À l’échelle du globe, ils seraient près de 160 millions aujourd’hui, enfants et adolescents de 5 à 17 ans, contraints de travailler et privés de leur enfance, selon les chiffres de l’Organisation internationale du travail (OIT). Parmi ceux-ci, 79 millions effectuent des tâches dangereuses, qu’il s’agisse du ramassage ou du tri d’ordures et de déchets, le travail dans les mines en situation de quasi esclavage ou d’autres tâches impliquant l’utilisation de produits chimiques et de pesticides. Un phénomène qui a connu un spectaculaire recul entre 2000 et 2016 (94 millions), essentiellement dans les pays en voie de développement, mais qui effectue son grand retour parmi les nations les plus riches de la planète, lesquelles voient dans l’exploitation des mineurs un levier pour conjurer la pénurie de main-d’œuvre.
Et c’est aux Etats-Unis, pays toujours considéré comme le plus puissant du globe, que l’évolution de la législation demeure la plus préoccupante. A la mi-avril, le Sénat de l’Etat de l’Iowa a ainsi présenté un projet de loi conçu pour démanteler de nombreuses restrictions en vigueur au travail des enfants, en élargissant les types d’emploi que les mineurs peuvent légalement occuper ou en autorisant le travail de nuit. Selon l’Economic Policy Institute (EPI), un centre de réflexion basé à Washington, pas moins de dix Etats ont examiné des projets de loi visant à assouplir les restrictions sur le travail des enfants ces deux dernières années.
Une politique défendue au plus haut niveau des autorités locales, à l’instar de la gouverneure de l’Iowa Kim Reynolds, laquelle déclarait publiquement début avril que le projet de loi en question constituait une « bonne expérience » : « Les enfants apprennent beaucoup de choses, et s’ils ont le temps de le faire et qu’ils veulent gagner un peu plus d’argent, je ne pense pas qu’on devrait les en dissuader » (sic).

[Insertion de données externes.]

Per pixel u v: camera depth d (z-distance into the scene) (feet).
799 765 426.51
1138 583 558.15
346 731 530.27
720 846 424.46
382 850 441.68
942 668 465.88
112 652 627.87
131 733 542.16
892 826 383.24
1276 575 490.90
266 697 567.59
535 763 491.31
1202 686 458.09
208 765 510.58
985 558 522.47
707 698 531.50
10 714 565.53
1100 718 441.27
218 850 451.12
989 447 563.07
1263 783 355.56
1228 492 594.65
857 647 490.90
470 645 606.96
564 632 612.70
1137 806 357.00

Consternées, les organisations syndicales avaient pourtant tenté de dissuader en amont le Sénat d’aller au bout de sa démarche : « Ici, dans l’Iowa, les enfants ont vu des écoles fermer et des programmes scolaires supprimés par manque de financement public, et maintenant on veut les pousser au travail et leur faire supporter la crise provoquée par le manque de main-d’œuvre », alertait, par exemple, Jen Pellant, présidente de la Western Iowa Labor Federation, dans une tribune publiée le 2 mars dernier.
Sans noter – pour l’instant – de modification notable de la législation en vigueur, le Canada, l’Australie ou l’Italie observent eux-aussi ce même retour au travail des plus jeunes. Selon l’ONG Save the Children Italia, au moins un enfant de moins de 16 ans sur quinze travaille ou a été mis à contribution de manière sporadique, principalement dans le secteur agricole ou le conditionnement de produits alimentaires. Au Canada, c’est la province du Québec qui tourmente particulièrement les organisations de défense de l’enfance, puisqu’un tiers des 12-16 ans occupent actuellement un emploi à temps partiel, avec un taux de chômage qui frise les 2 % dans certains secteurs.

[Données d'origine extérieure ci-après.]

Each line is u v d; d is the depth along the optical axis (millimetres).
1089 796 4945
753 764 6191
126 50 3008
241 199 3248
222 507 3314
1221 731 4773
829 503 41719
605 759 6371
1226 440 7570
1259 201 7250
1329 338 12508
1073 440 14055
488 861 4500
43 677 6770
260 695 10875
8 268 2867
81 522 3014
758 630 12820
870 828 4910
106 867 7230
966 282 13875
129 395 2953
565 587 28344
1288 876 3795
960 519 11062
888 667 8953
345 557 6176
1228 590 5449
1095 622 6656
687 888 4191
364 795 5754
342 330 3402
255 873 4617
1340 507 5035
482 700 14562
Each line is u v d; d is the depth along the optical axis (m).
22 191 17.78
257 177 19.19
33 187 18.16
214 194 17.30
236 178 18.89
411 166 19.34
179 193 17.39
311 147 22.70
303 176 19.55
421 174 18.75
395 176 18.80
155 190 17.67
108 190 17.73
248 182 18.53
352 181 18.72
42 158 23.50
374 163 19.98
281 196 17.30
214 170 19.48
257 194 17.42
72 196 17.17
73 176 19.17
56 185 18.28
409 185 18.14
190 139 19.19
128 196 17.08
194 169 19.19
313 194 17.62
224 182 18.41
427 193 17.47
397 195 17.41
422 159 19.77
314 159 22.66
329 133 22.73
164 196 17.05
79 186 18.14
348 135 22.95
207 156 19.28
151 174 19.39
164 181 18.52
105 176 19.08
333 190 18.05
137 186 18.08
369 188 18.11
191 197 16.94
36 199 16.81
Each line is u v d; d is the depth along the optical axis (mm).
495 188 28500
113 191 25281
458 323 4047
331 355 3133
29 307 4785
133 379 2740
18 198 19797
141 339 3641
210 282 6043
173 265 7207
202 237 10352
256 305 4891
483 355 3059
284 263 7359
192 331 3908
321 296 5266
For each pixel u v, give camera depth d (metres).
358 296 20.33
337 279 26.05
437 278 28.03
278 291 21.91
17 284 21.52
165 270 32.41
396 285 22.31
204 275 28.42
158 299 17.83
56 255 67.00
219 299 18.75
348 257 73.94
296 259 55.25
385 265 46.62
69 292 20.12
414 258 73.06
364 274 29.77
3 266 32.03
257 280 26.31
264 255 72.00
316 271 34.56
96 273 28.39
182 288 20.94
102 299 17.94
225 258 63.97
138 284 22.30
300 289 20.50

Sans surprise, la crise sanitaire a également provoqué d’inquiétants reculs, autant dans les catégories les plus pauvres des pays riches que dans les pays en voie de développement. Toujours selon l’OIT, près de 9 millions d’enfants dans le monde ont été poussés à travailler ou à reprendre le travail en 2022 avec la fermeture des écoles et l’explosion de la pauvreté liée à la chute de l’économie informelle.